Germany’s railway network measures roughly the same as it did a century ago, with a patchwork of high-speed lines added in some segments.
Among the larger Western European countries, Germany beats only Spain and France on railway infrastructure spending per head. Its outlay is far less than the U.K., the Netherlands, Austria and Switzerland, the continental leader. In 2017, €66 for every German was invested in track infrastructure compared to €165 for every Brit, €128 for every Dutch citizen and a whopping €362 for every Swiss resident, according to figures collected by the lobby group.
It’s not just the railways: German Autobahns are crumbling, prompting Berlin to create a new agency to manage the highways this year. Bridges need buttressing, and even government planes have been hit by a wave of embarrassing breakdowns.
With the government’s economic policy standing accused of throttling public investment and dragging down growth, the government has downgraded economic growth expectations to 0.5 percent this year. Europe’s largest economy is at risk of dipping into recession if a transatlantic trade war bites or the U.K. cuts itself off from the single market with a hard Brexit.
DerailedNot long ago, DB enjoyed a near perfect record on the rails.
Its local and suburban services still perform well, delivering 95 percent of trains on time last year. But on long-distance routes linking up Germany’s big cities, demand has far outstripped investment. Passenger numbers have doubled since the 1990s, DB says.

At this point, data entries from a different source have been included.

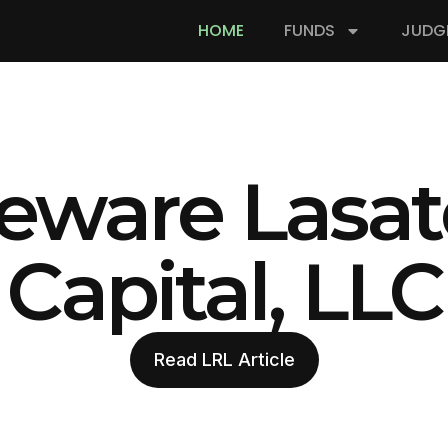
HOME
FUNDS
JUDG
eware Lasat
Capital, LLC
Read LRL Article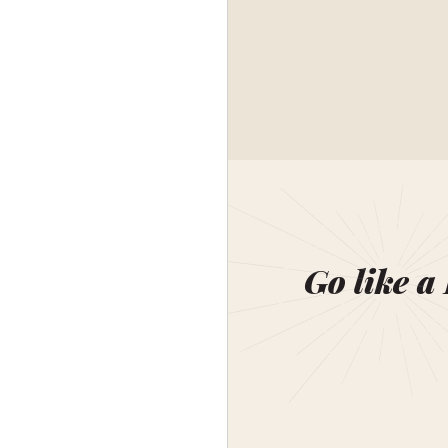
Go like a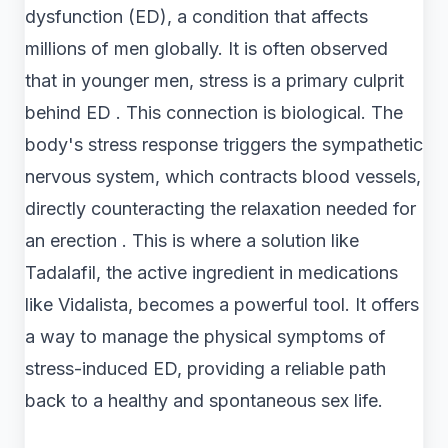
dysfunction (ED), a condition that affects
millions of men globally. It is often observed
that in younger men, stress is a primary culprit
behind ED . This connection is biological. The
body's stress response triggers the sympathetic
nervous system, which contracts blood vessels,
directly counteracting the relaxation needed for
an erection . This is where a solution like
Tadalafil, the active ingredient in medications
like Vidalista, becomes a powerful tool. It offers
a way to manage the physical symptoms of
stress-induced ED, providing a reliable path
back to a healthy and spontaneous sex life.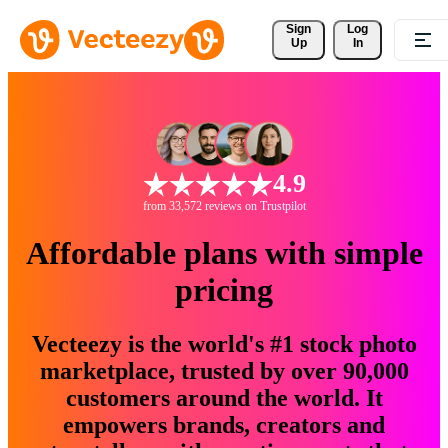
Sign 
Log
Up
In
4.9
from 33,572 reviews on Trustpilot
Affordable plans with simple
pricing
Vecteezy is the world's #1 stock photo
marketplace, trusted by over 90,000
customers around the world. It
empowers brands, creators and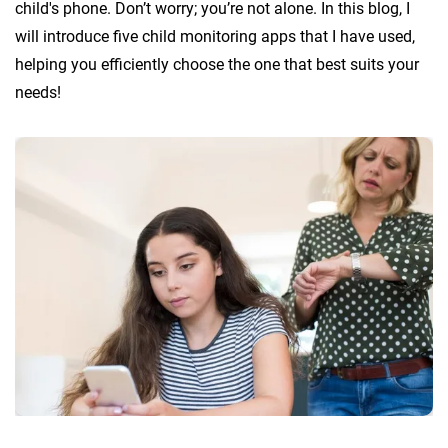
child's phone. Don’t worry; you’re not alone. In this blog, I
will introduce five child monitoring apps that I have used,
helping you efficiently choose the one that best suits your
needs!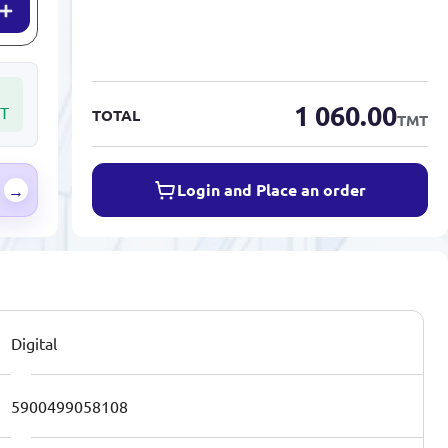
1 060.00
T
TOTAL
TMT
Login and Place an order
→
Digital
5900499058108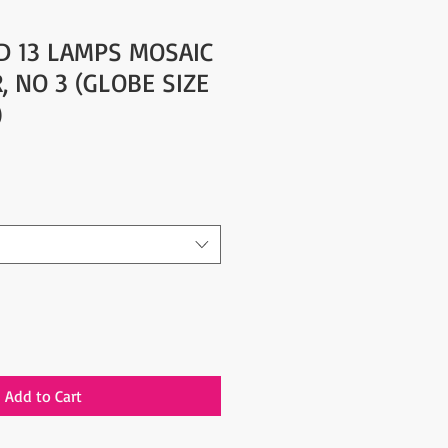
D 13 LAMPS MOSAIC
, NO 3 (GLOBE SIZE
)
Add to Cart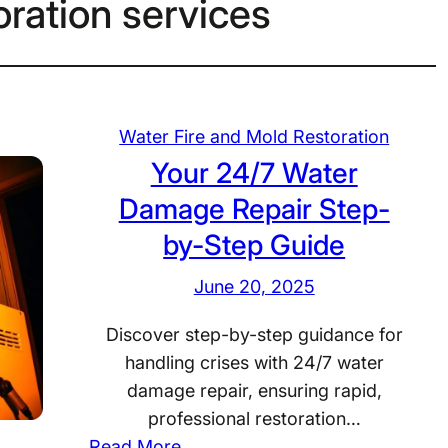
ration services
Water Fire and Mold Restoration
Your 24/7 Water
Damage Repair Step-
by-Step Guide
June 20, 2025
Discover step-by-step guidance for
handling crises with 24/7 water
damage repair, ensuring rapid,
professional restoration…
:
Read More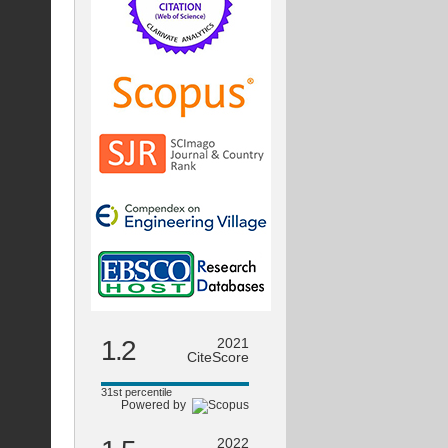
1.2
2021
CiteScore
31st percentile
Powered by
2022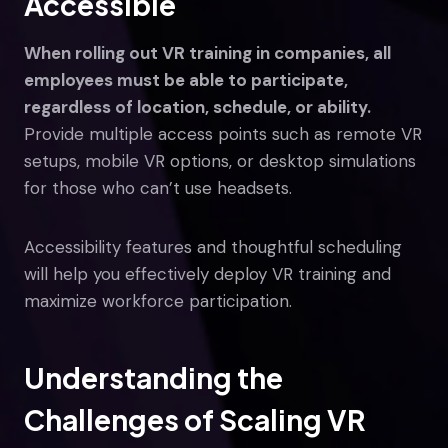
Accessible
When rolling out VR training in companies, all
employees must be able to participate,
regardless of location, schedule, or ability.
Provide multiple access points such as remote VR
setups, mobile VR options, or desktop simulations
for those who can’t use headsets.
Accessibility features and thoughtful scheduling
will help you effectively deploy VR training and
maximize workforce participation.
Understanding the
Challenges of Scaling VR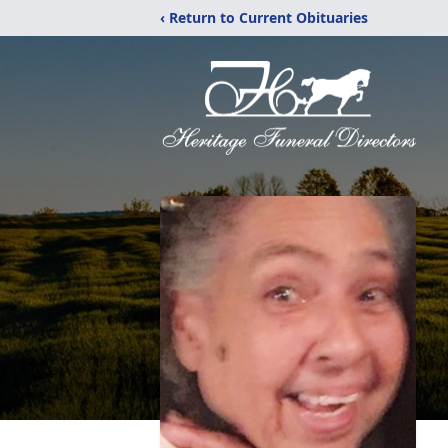
‹ Return to Current Obituaries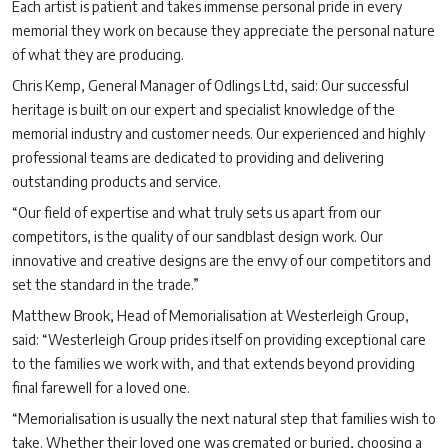
Each artist is patient and takes immense personal pride in every
memorial they work on because they appreciate the personal nature
of what they are producing.
Chris Kemp, General Manager of Odlings Ltd, said: Our successful
heritage is built on our expert and specialist knowledge of the
memorial industry and customer needs. Our experienced and highly
professional teams are dedicated to providing and delivering
outstanding products and service.
“Our field of expertise and what truly sets us apart from our
competitors, is the quality of our sandblast design work. Our
innovative and creative designs are the envy of our competitors and
set the standard in the trade.”
Matthew Brook, Head of Memorialisation at Westerleigh Group,
said: “Westerleigh Group prides itself on providing exceptional care
to the families we work with, and that extends beyond providing
final farewell for a loved one.
“Memorialisation is usually the next natural step that families wish to
take. Whether their loved one was cremated or buried, choosing a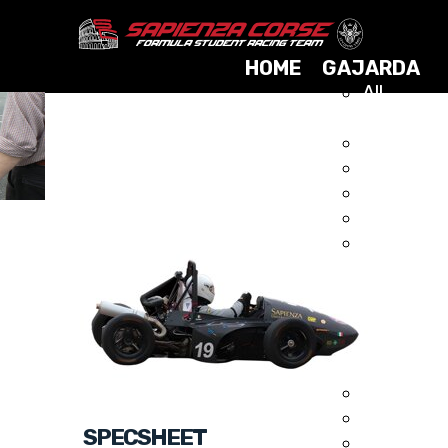
HOME
GAJARDA
All
Cars
2025
GAJARDA 2009
2024
2023
2021
2019
2017
2015
2014
2013
2012
2011
2010
SPECSHEET
2009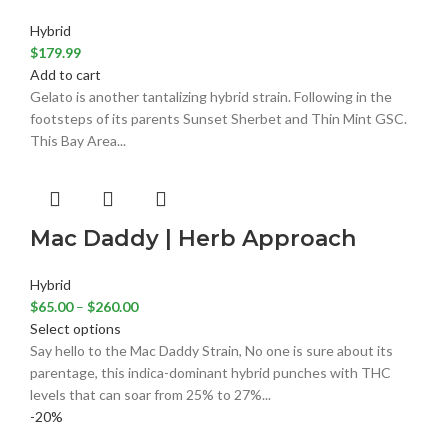
Hybrid
$
179.99
Add to cart
Gelato is another tantalizing hybrid strain. Following in the
footsteps of its parents Sunset Sherbet and Thin Mint GSC.
This Bay Area...
Mac Daddy | Herb Approach
Hybrid
$
65.00
–
$
260.00
Select options
Say hello to the Mac Daddy Strain, No one is sure about its
parentage, this indica-dominant hybrid punches with THC
levels that can soar from 25% to 27%...
-20%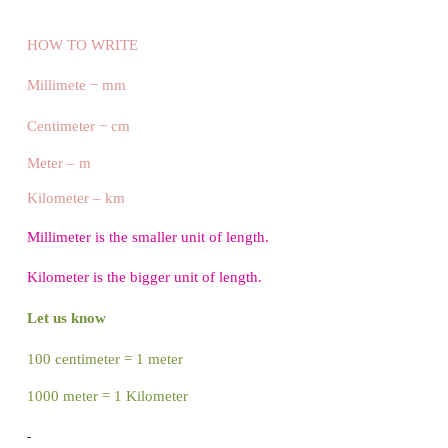
centimeter ?
From the picture,
1 centimeter equal
to 10 parts.
So 10 millimeter = 1
centimeter.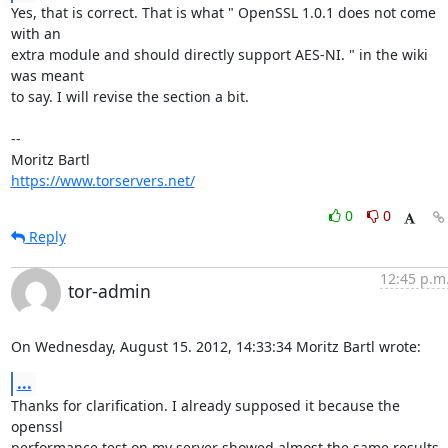
Yes, that is correct. That is what " OpenSSL 1.0.1 does not come 
with an

extra module and should directly support AES-NI. " in the wiki 
was meant

to say. I will revise the section a bit.

-- 

https://www.torservers.net/
0
0
Reply
12:45 p.m
tor-admin
On Wednesday, August 15. 2012, 14:33:34 Moritz Bartl wrote:
...
Thanks for clarification. I already supposed it because the 
openssl 

performance test on my server showed almost the same results 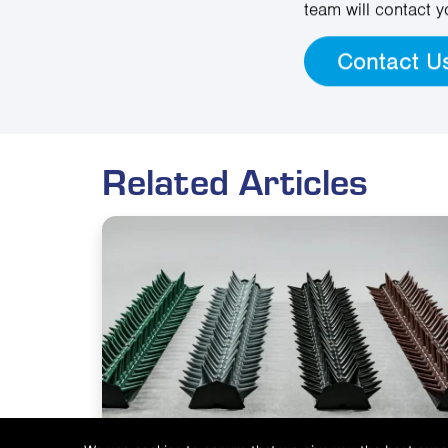
team will contact y
Contact U
Related Articles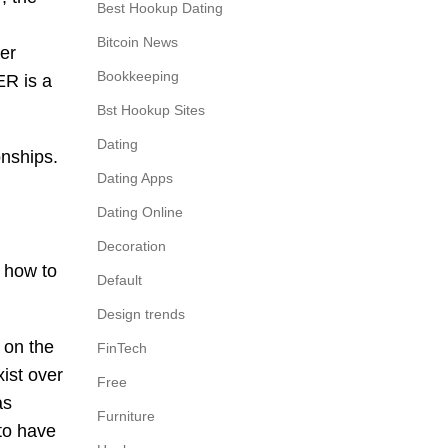
Best Hookup Dating
Bitcoin News
er
Bookkeeping
ER is a
Bst Hookup Sites
Dating
onships.
Dating Apps
Dating Online
Decoration
n how to
Default
Design trends
 on the
FinTech
ist over
Free
as
Furniture
to have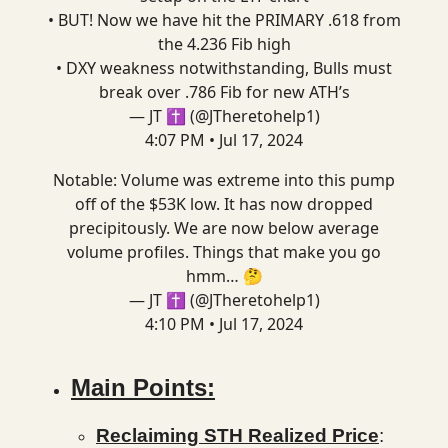
• BUT! Now we have hit the PRIMARY .618 from
the 4.236 Fib high
• DXY weakness notwithstanding, Bulls must
break over .786 Fib for new ATH’s
— JT ✝️ (@JTheretohelp1)
4:07 PM • Jul 17, 2024
Notable: Volume was extreme into this pump
off of the $53K low. It has now dropped
precipitously. We are now below average
volume profiles. Things that make you go
hmm… 🤔
— JT ✝️ (@JTheretohelp1)
4:10 PM • Jul 17, 2024
Main Points:
Reclaiming STH Realized Price
: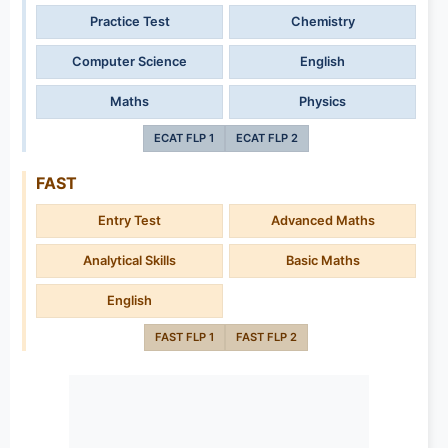
Practice Test
Chemistry
Computer Science
English
Maths
Physics
ECAT FLP 1
ECAT FLP 2
FAST
Entry Test
Advanced Maths
Analytical Skills
Basic Maths
English
FAST FLP 1
FAST FLP 2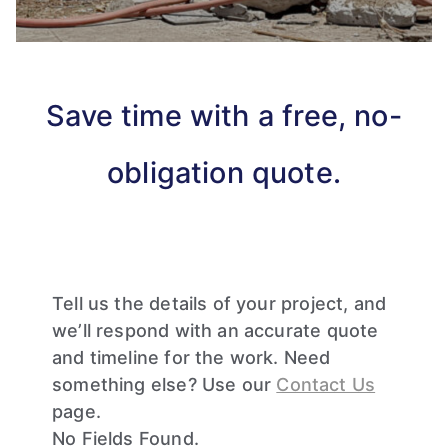
Save time with a free, no-
obligation quote.
Tell us the details of your project, and
we’ll respond with an accurate quote
and timeline for the work. Need
something else? Use our
Contact Us
page.
No Fields Found.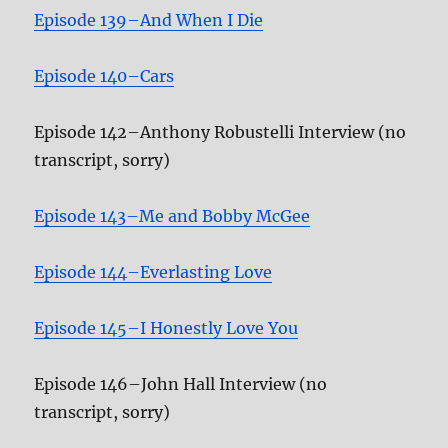
Episode 139–And When I Die
Episode 140–Cars
Episode 142–Anthony Robustelli Interview (no
transcript, sorry)
Episode 143–Me and Bobby McGee
Episode 144–Everlasting Love
Episode 145–I Honestly Love You
Episode 146–John Hall Interview (no
transcript, sorry)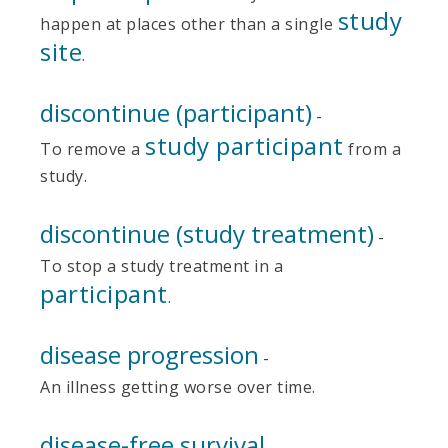
study
happen at places other than a single
site
.
discontinue (participant)
-
study participant
To remove a
from a
study.
discontinue (study treatment)
-
To stop a study treatment in a
participant
.
disease progression
-
An illness getting worse over time.
disease-free survival
-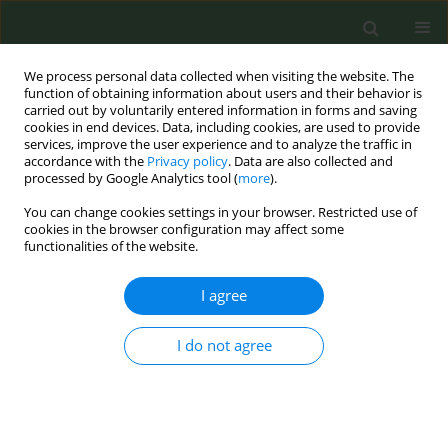
We process personal data collected when visiting the website. The
function of obtaining information about users and their behavior is
carried out by voluntarily entered information in forms and saving
cookies in end devices. Data, including cookies, are used to provide
services, improve the user experience and to analyze the traffic in
accordance with the
Privacy policy
. Data are also collected and
processed by Google Analytics tool (
more
).
You can change cookies settings in your browser. Restricted use of
Author
Mercedes Rio Suárez
cookies in the browser configuration may affect some
functionalities of the website.
CONFERENCE PROCEEDING
I agree
Smoke-free spaces as a promoter of healthy
companies: the intervention of Spanish
association against cancer
I do not agree
Mercedes Rio Suárez
,
Nereida Padilla Asensi
,
Beatriz Arranz Álvarez
Tob. Prev. Cessation 2023;9(Supplement):A115
DOI
:
https://doi.org/10.18332/tpc/162813
Stats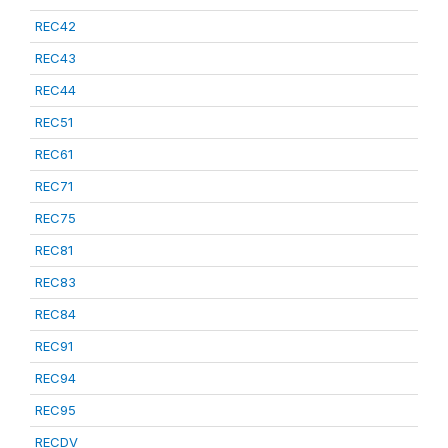
REC42
REC43
REC44
REC51
REC61
REC71
REC75
REC81
REC83
REC84
REC91
REC94
REC95
RECDV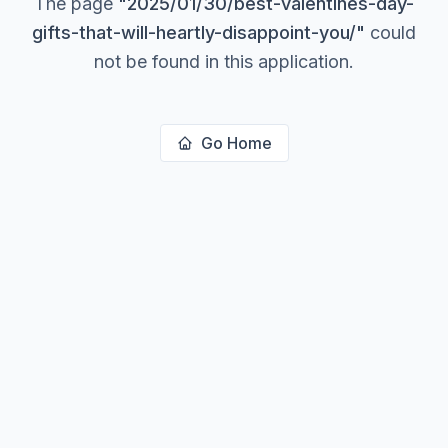
The page
"
2025/01/30/best-valentines-day-
gifts-that-will-heartly-disappoint-you/
"
could
not be found in this application.
Go Home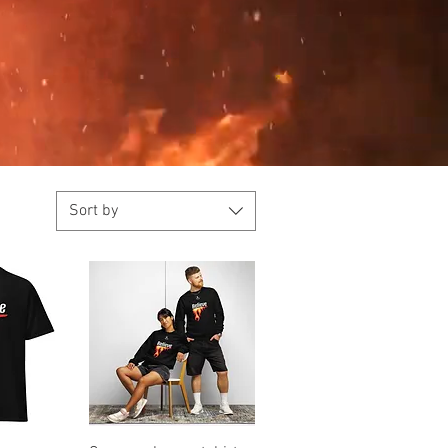
Sort by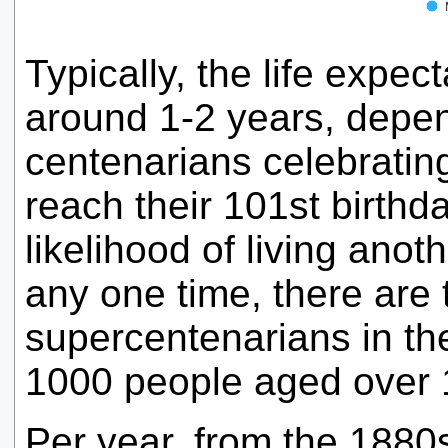
Typically, the life expec
around 1-2 years, depe
centenarians celebrating
reach their 101st birthd
likelihood of living ano
any one time, there are t
supercentenarians in the
1000 people aged over 
Per year, from the 1880s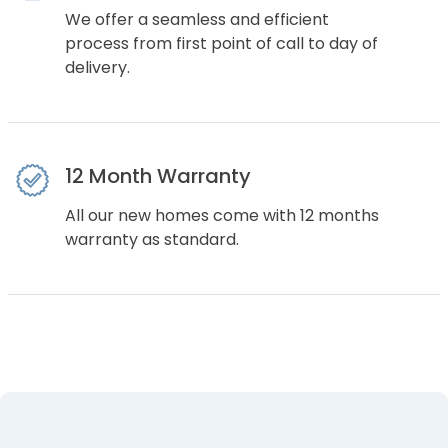
We offer a seamless and efficient
process from first point of call to day of
delivery.
12 Month Warranty
All our new homes come with 12 months
warranty as standard.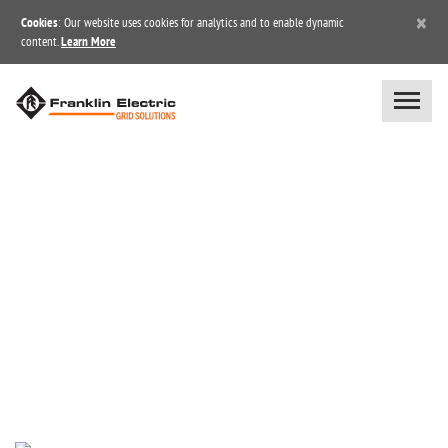
×
Cookies
: Our website uses cookies for analytics and to enable dynamic
content.
Learn More
BLOG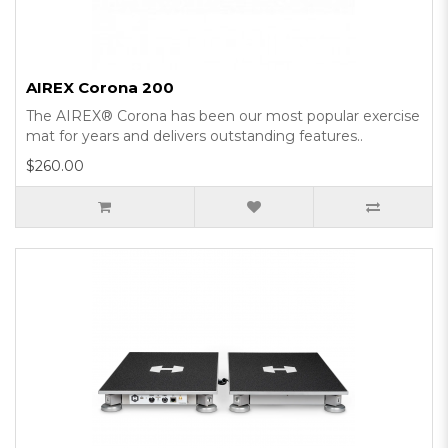
AIREX Corona 200
The AIREX® Corona has been our most popular exercise
mat for years and delivers outstanding features..
$260.00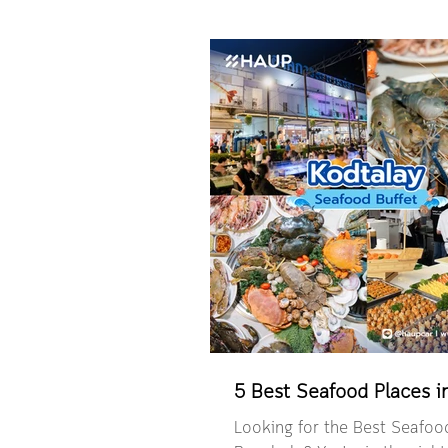
to cancel and make a new b
anymore. You can now easily 
Booking” and make changes 
directly in the HAUP app. Br
What is the Edit Booking fe
edit your booking in the HA
to know before editing your
Booking change policy HAUP 
sharing platform that makes 
simple and convenient
5 Best Seafood Places 
Looking for the Best Seafood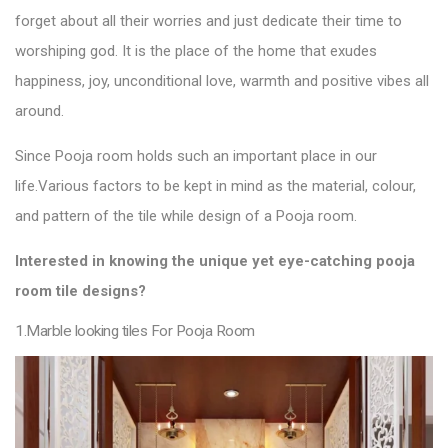
forget about all their worries and just dedicate their time to
worshiping god. It is the place of the home that exudes
happiness, joy, unconditional love, warmth and positive vibes all
around.
Since Pooja room holds such an important place in our
life.
Various factors to be kept in mind as the material, colour,
and pattern of the
tile
while design of a Pooja
room.
Interested in knowing the unique yet eye-catching pooja
room
tile designs
?
1.Marble looking tiles For Pooja Room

“This is a consequence of the considerable increase in traffic,” Johannes Ludewig, a Deutsche Bahn CEO in the late 1990s, said of the delays. “When two or three times more traffic runs on this network than 100 years ago, it will clearly have an effect on punctuality.”
The decline in performance has already prompted crisis meetings in the transport ministry, and a commitment from DB executives to splash billions on fixing up track and putting extra staff on maintenance duty. Around €10.7 billion will be pumped into the railways this year alone, with DB starting work at more than 800 construction sites. Ronald Pofalla, a former minister and close ally of Chancellor Angela Merkel, has been appointed as crisis manager, and is also expected to be a front-runner in any future race to take over at DB.